* TASK ITEM *
Copy everything from the line containing "left elbow: (602, 295, -11)" down to the end of the data, replacing "hip" with "hip joint" and keeping all else unchanged. Leave the pictures out of your answer.

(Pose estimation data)

┏━━

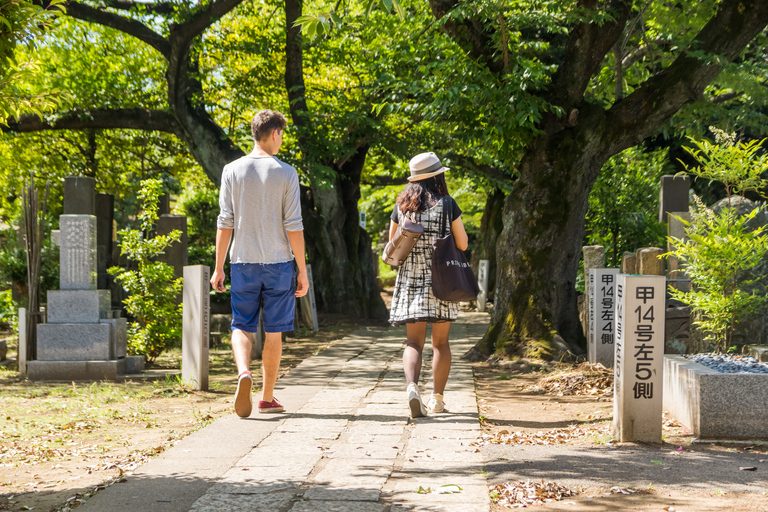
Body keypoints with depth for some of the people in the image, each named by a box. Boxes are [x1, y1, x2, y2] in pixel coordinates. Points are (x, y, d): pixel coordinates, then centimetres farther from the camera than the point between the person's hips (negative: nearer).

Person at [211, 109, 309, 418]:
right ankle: (267, 398, 15)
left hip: (243, 263, 1)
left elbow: (225, 223, 0)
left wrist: (218, 267, 6)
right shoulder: (286, 174, -4)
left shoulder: (232, 171, 2)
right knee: (273, 332, 8)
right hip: (279, 263, -1)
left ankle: (244, 372, -20)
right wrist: (302, 271, -1)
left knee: (241, 326, 8)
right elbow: (293, 226, -6)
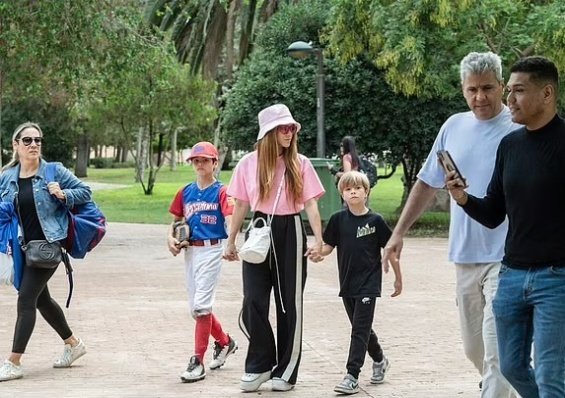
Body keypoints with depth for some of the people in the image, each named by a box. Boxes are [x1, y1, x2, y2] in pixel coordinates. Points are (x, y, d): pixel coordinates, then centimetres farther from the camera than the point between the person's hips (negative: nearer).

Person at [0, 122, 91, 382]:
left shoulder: (54, 171, -5)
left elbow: (85, 191, 2)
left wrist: (63, 195, -16)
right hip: (23, 248, 6)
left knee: (26, 298, -11)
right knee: (41, 299, 16)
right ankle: (73, 344, 36)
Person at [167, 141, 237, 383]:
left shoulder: (221, 192, -6)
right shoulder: (186, 192, 11)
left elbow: (230, 220, -19)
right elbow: (176, 220, 20)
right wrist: (170, 237, -1)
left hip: (211, 250, -6)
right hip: (190, 251, 6)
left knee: (201, 305, -13)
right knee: (197, 307, 13)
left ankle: (197, 362, -9)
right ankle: (225, 342, 35)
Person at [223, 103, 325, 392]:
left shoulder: (300, 164, -1)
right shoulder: (248, 164, 1)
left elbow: (310, 204, -4)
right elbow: (241, 205, 7)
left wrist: (318, 239, -15)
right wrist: (231, 241, 8)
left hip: (290, 233, -1)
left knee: (289, 303, 4)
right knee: (253, 302, -4)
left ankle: (285, 370, 14)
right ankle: (259, 365, 12)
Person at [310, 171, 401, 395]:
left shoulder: (375, 221, -7)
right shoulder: (338, 219, 0)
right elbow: (328, 245, 5)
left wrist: (398, 278, 6)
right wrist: (318, 253, -19)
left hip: (368, 284, -4)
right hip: (347, 283, 4)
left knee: (360, 329, -8)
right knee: (361, 328, 17)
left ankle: (352, 377, -9)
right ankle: (379, 360, 40)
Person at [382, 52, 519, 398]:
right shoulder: (454, 127, 9)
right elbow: (427, 183, 17)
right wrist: (399, 233, 15)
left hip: (506, 259, -6)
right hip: (466, 256, 6)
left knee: (497, 355, -10)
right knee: (475, 349, 14)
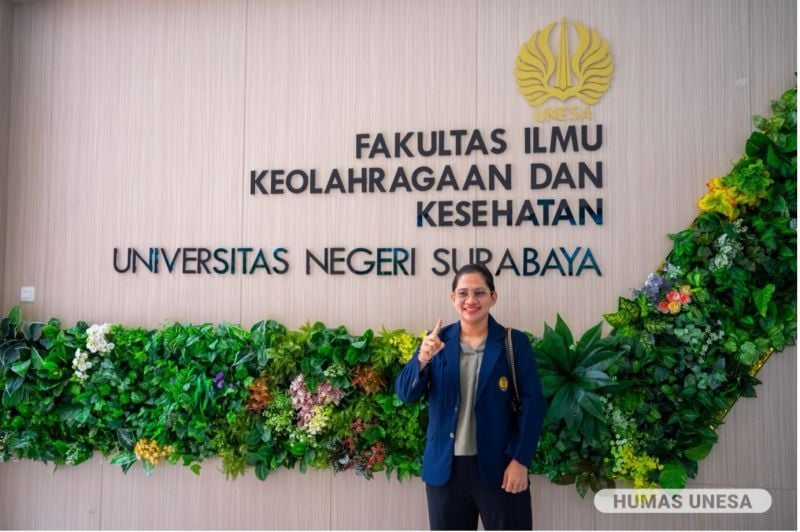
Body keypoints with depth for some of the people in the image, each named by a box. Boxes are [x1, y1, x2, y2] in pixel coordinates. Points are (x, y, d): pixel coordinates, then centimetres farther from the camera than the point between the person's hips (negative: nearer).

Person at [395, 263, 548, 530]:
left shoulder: (514, 342, -3)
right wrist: (422, 359, -23)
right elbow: (405, 394, -4)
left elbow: (532, 403, -4)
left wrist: (520, 459, -11)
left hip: (499, 466, -2)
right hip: (445, 467, 2)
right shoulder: (437, 341, 2)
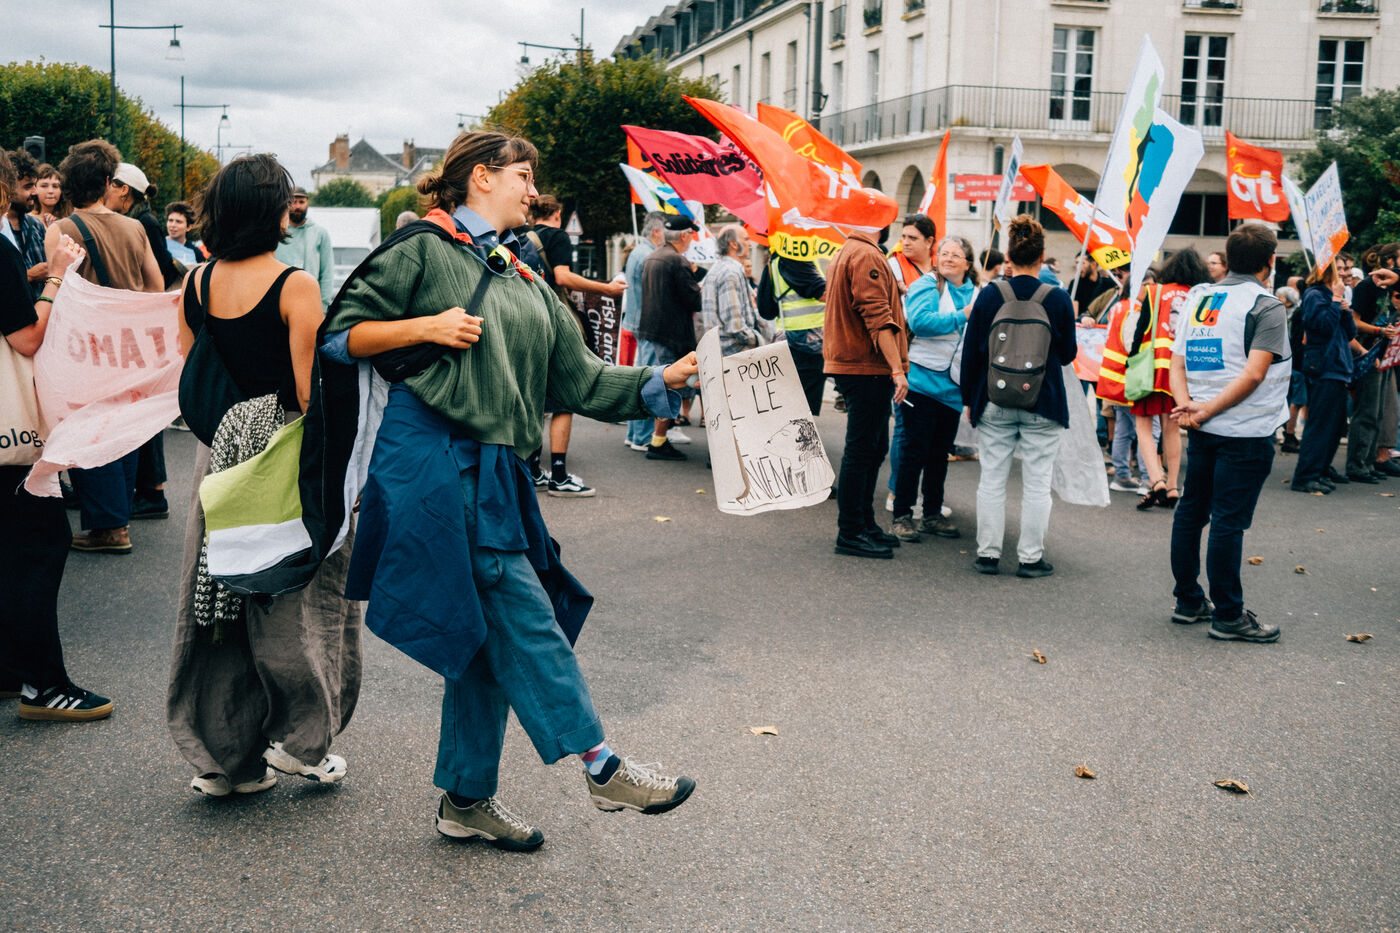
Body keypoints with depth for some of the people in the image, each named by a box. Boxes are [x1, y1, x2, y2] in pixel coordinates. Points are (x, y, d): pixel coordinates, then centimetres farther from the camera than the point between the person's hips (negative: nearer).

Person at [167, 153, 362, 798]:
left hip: (220, 453, 6)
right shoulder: (294, 286, -14)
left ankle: (221, 757, 19)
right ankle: (299, 738, 14)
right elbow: (310, 392, -17)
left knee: (219, 594, 11)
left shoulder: (196, 284, 4)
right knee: (300, 597, 9)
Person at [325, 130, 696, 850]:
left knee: (491, 633, 8)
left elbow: (582, 381, 15)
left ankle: (466, 799, 20)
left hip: (494, 471, 8)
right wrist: (424, 327, -12)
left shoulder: (529, 285, 21)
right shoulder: (424, 249, 2)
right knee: (522, 615, -9)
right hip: (437, 459, -7)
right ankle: (601, 767, -3)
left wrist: (665, 379, 5)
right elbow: (341, 332, 0)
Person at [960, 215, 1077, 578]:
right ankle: (1031, 558, 10)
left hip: (995, 401, 1)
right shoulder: (1058, 299, -8)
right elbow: (1067, 355, 2)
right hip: (1042, 405, -1)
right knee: (1037, 483, 6)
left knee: (992, 478, 9)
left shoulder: (989, 296, -5)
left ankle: (988, 553, 13)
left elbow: (971, 353, -1)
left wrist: (968, 398, 9)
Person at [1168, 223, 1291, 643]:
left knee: (1191, 512, 13)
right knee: (1228, 522, -3)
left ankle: (1188, 601, 22)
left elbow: (1177, 362, 4)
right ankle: (1228, 615, 5)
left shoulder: (1197, 298, 9)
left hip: (1202, 431, 6)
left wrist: (1187, 405, -8)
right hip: (1245, 432, -6)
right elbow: (1253, 374, -20)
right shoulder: (1265, 305, -11)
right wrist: (1207, 410, -16)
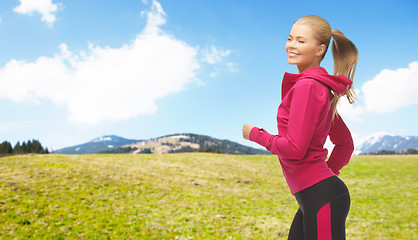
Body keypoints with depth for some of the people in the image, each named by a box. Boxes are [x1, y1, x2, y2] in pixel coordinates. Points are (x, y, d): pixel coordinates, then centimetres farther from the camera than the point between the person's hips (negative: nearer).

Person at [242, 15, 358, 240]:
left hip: (321, 197, -10)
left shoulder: (306, 86, -16)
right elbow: (346, 144, 19)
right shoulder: (321, 86, 13)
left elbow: (294, 148, -20)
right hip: (314, 197, 10)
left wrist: (254, 133, -7)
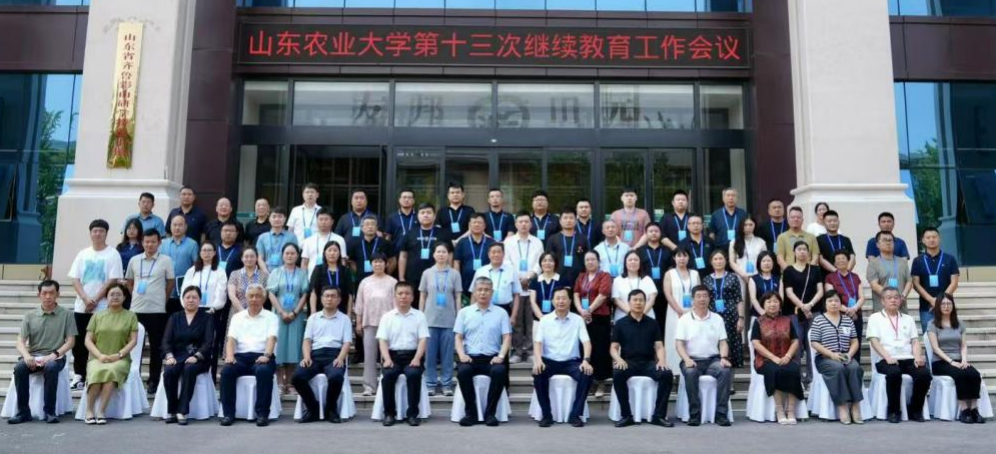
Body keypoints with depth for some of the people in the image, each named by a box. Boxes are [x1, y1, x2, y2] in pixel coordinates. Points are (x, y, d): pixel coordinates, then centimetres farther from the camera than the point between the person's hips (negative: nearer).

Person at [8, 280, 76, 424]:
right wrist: (26, 355, -18)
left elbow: (70, 341, 0)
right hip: (33, 356, 3)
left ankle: (49, 411, -24)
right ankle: (23, 411, -18)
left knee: (51, 367, -36)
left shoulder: (66, 314, 4)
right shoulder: (29, 316, 11)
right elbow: (20, 341, 4)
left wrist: (54, 355, -16)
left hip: (55, 357, -3)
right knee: (19, 367, -29)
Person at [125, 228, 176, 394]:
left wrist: (161, 299, 4)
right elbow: (129, 281, 19)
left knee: (156, 346, 4)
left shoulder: (166, 260, -2)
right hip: (136, 309, 3)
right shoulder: (134, 260, 8)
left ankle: (154, 381, 12)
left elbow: (171, 282, 4)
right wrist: (136, 296, 10)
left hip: (157, 310, -3)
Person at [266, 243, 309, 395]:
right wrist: (282, 312, -9)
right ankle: (279, 382, 0)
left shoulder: (302, 273, 7)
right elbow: (271, 294, 1)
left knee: (293, 346, -1)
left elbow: (305, 295, 3)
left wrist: (295, 312, -8)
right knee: (279, 345, -3)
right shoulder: (276, 272, 8)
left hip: (296, 315, 0)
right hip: (278, 314, 0)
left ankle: (288, 382, 3)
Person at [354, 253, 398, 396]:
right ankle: (369, 386, 5)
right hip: (369, 323, 2)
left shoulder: (392, 282, 3)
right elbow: (359, 304, 11)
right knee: (369, 355, 1)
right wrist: (358, 323, 7)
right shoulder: (365, 282, 11)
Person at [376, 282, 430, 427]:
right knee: (388, 375, -29)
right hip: (393, 355, 1)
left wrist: (417, 358, -16)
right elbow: (382, 340, 1)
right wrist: (387, 359, -16)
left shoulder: (419, 316, 8)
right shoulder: (387, 316, 9)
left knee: (414, 374, -31)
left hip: (412, 355, -1)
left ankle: (412, 413, -18)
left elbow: (423, 340, 0)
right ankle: (389, 413, -13)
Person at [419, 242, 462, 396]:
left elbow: (458, 298, 4)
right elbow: (422, 297, 9)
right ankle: (431, 384, 12)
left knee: (447, 353, 3)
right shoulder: (427, 273, 5)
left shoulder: (454, 274, 2)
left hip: (449, 320, -1)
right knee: (430, 353, 4)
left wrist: (459, 318, 1)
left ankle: (446, 384, 11)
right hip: (430, 319, 1)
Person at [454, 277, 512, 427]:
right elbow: (458, 338, 8)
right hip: (470, 357, 1)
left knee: (500, 371, -33)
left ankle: (490, 413, -18)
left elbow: (507, 338, 4)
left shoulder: (501, 313, 10)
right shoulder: (464, 312, 12)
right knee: (462, 371, -32)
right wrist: (462, 354, -11)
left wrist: (501, 355, -13)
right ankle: (470, 412, -15)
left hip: (492, 358, 0)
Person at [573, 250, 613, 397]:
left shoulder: (604, 276, 1)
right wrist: (581, 310, -9)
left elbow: (602, 295, -11)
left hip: (600, 317, -5)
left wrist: (589, 310, -13)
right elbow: (576, 295, 7)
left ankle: (601, 381, 1)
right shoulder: (581, 277, 17)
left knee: (600, 349, -5)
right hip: (583, 318, 5)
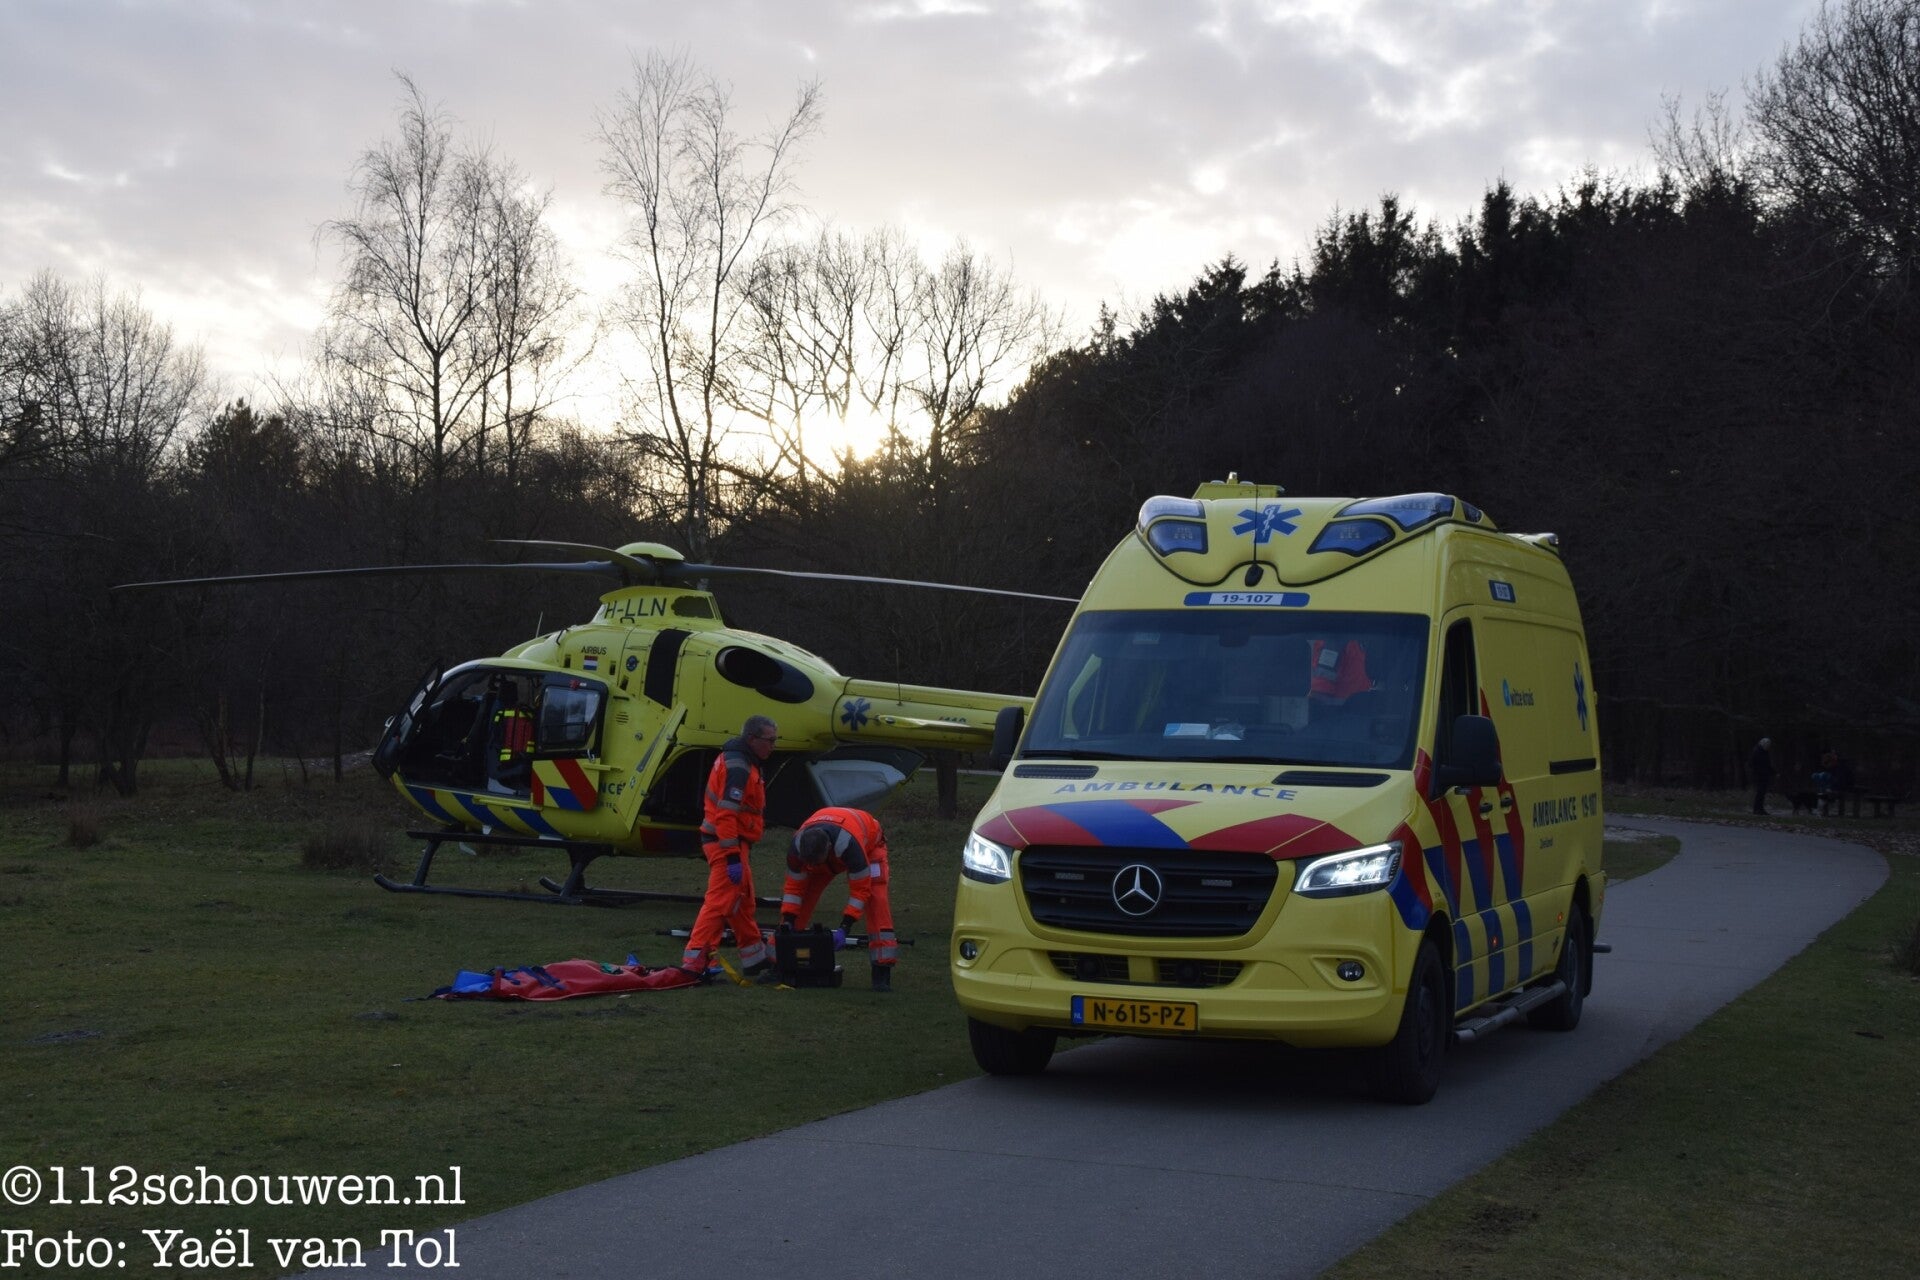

┗━━

* ANSWER TO THIS TASK *
left elbow: (602, 295, -11)
left hip joint: (600, 317, -5)
left wrist: (589, 310, -13)
right elbow: (576, 295, 7)
left ankle: (601, 381, 1)
right shoulder: (581, 277, 17)
left knee: (600, 349, -5)
right hip joint: (583, 318, 5)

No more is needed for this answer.